🤖 AI Summary
To address the challenge of balancing insufficient exploration and pretraining capability degradation in reinforcement learning fine-tuning of large language models (LLMs), this paper proposes a dynamic KL-penalty mechanism based on “critical token” identification. The core innovation lies in the first formal definition and detection of tokens that decisively influence the final output; KL regularization is selectively relaxed only at these positions, enabling synergistic optimization of exploration efficiency and pretraining capability preservation. Built upon the PPO framework, our method integrates token-level importance estimation with adaptive KL-weight modulation. Evaluated on arithmetic reasoning tasks, it achieves a 42% acceleration in policy convergence and an 18.3% improvement in task accuracy, without compromising language modeling performance. This mechanism establishes a novel paradigm for efficient and stable RLHF in LLMs.
📝 Abstract
The ability to achieve long-term goals is a key challenge in the current development of large language models (LLMs). To address this, pre-trained LLMs can be fine-tuned with reinforcement learning (RL) to explore solutions that optimize a given goal.
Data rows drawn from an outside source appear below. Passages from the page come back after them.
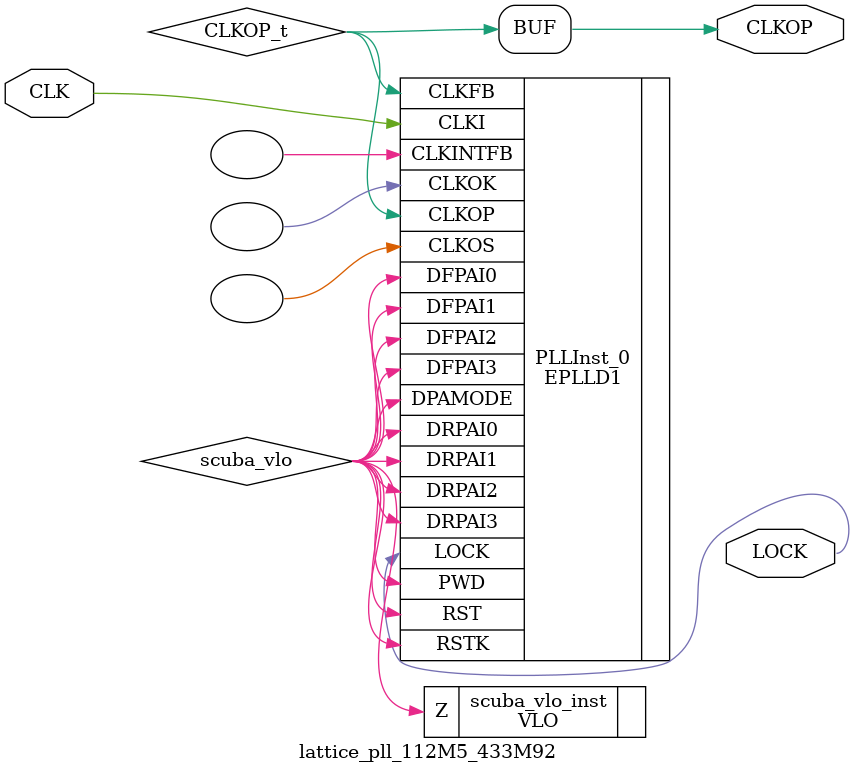
<source format=v>
/* Verilog netlist generated by SCUBA Diamond_3.1_Production (93) */
/* Module Version: 5.5 */
/* /usr/local/diamond/3.1_x64/ispfpga/bin/lin64/scuba -w -n clock433M92Hz -lang verilog -synth synplify -arch mg5a00 -type pll -fin 112.5 -phase_cntl STATIC -fclkop 433.92 -fclkop_tol 0.1 -fb_mode CLOCKTREE -noclkos -noclkok -norst -noclkok2  */
/* Mon Jul  7 22:13:54 2014 */


`timescale 1 ns / 1 ps
module lattice_pll_112M5_433M92 (CLK, CLKOP, LOCK)/* synthesis syn_noprune=1 *//* synthesis NGD_DRC_MASK=1 */;// exemplar attribute clock433M92Hz dont_touch true 
    input wire CLK;
    output wire CLKOP;
    output wire LOCK;

    wire CLKOP_t;
    wire scuba_vlo;

    VLO scuba_vlo_inst (.Z(scuba_vlo));

    // synopsys translate_off
    defparam PLLInst_0.CLKOK_BYPASS = "DISABLED" ;
    defparam PLLInst_0.CLKOS_BYPASS = "DISABLED" ;
    defparam PLLInst_0.CLKOP_BYPASS = "DISABLED" ;
    defparam PLLInst_0.PHASE_CNTL = "STATIC" ;
    defparam PLLInst_0.DUTY = 8 ;
    defparam PLLInst_0.PHASEADJ = "0.0" ;
    defparam PLLInst_0.CLKOK_DIV = 2 ;
    defparam PLLInst_0.CLKOP_DIV = 2 ;
    defparam PLLInst_0.CLKFB_DIV = 27 ;
    defparam PLLInst_0.CLKI_DIV = 7 ;
    // synopsys translate_on
    EPLLD1 PLLInst_0 (.CLKI(CLK), .CLKFB(CLKOP_t), .RST(scuba_vlo), .RSTK(scuba_vlo), 
        .DPAMODE(scuba_vlo), .DRPAI3(scuba_vlo), .DRPAI2(scuba_vlo), .DRPAI1(scuba_vlo), 
        .DRPAI0(scuba_vlo), .DFPAI3(scuba_vlo), .DFPAI2(scuba_vlo), .DFPAI1(scuba_vlo), 
        .DFPAI0(scuba_vlo), .PWD(scuba_vlo), .CLKOP(CLKOP_t), .CLKOS(), 
        .CLKOK(), .LOCK(LOCK), .CLKINTFB())
             /* synthesis CLKOK_BYPASS="DISABLED" */
             /* synthesis CLKOS_BYPASS="DISABLED" */
             /* synthesis FREQUENCY_PIN_CLKOP="433.928571" */
             /* synthesis CLKOP_BYPASS="DISABLED" */
             /* synthesis PHASE_CNTL="STATIC" */
             /* synthesis DUTY="8" */
             /* synthesis PHASEADJ="0.0" */
             /* synthesis FREQUENCY_PIN_CLKI="112.500000" */
             /* synthesis CLKOK_DIV="2" */
             /* synthesis CLKOP_DIV="2" */
             /* synthesis CLKFB_DIV="27" */
             /* synthesis CLKI_DIV="7" */
             /* synthesis FIN="112.500000" */;

    assign CLKOP = CLKOP_t;


    // exemplar begin
    // exemplar attribute PLLInst_0 CLKOK_BYPASS DISABLED
    // exemplar attribute PLLInst_0 CLKOS_BYPASS DISABLED
    // exemplar attribute PLLInst_0 FREQUENCY_PIN_CLKOP 433.928571
    // exemplar attribute PLLInst_0 CLKOP_BYPASS DISABLED
    // exemplar attribute PLLInst_0 PHASE_CNTL STATIC
    // exemplar attribute PLLInst_0 DUTY 8
    // exemplar attribute PLLInst_0 PHASEADJ 0.0
    // exemplar attribute PLLInst_0 FREQUENCY_PIN_CLKI 112.500000
    // exemplar attribute PLLInst_0 CLKOK_DIV 2
    // exemplar attribute PLLInst_0 CLKOP_DIV 2
    // exemplar attribute PLLInst_0 CLKFB_DIV 27
    // exemplar attribute PLLInst_0 CLKI_DIV 7
    // exemplar attribute PLLInst_0 FIN 112.500000
    // exemplar end

endmodule

</source>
However, exploration with LLMs is difficult, as a balance has to be struck between discovering new solutions and staying close enough to the pre-trained model, so as not to degrade basic capabilities. This is typically controlled with a Kullback-Leibler (KL) penalty. In this paper, we investigate the exploration dynamics of a small language model on a simple arithmetic task. We show how varying degrees of pre-training influence exploration and demonstrate the importance of"critical tokens"which have a dramatic impact on the final outcome. Consequently, we introduce a simple modification to the KL penalty that favors exploration on critical tokens, increasing the efficiency of the RL fine-tuning stage.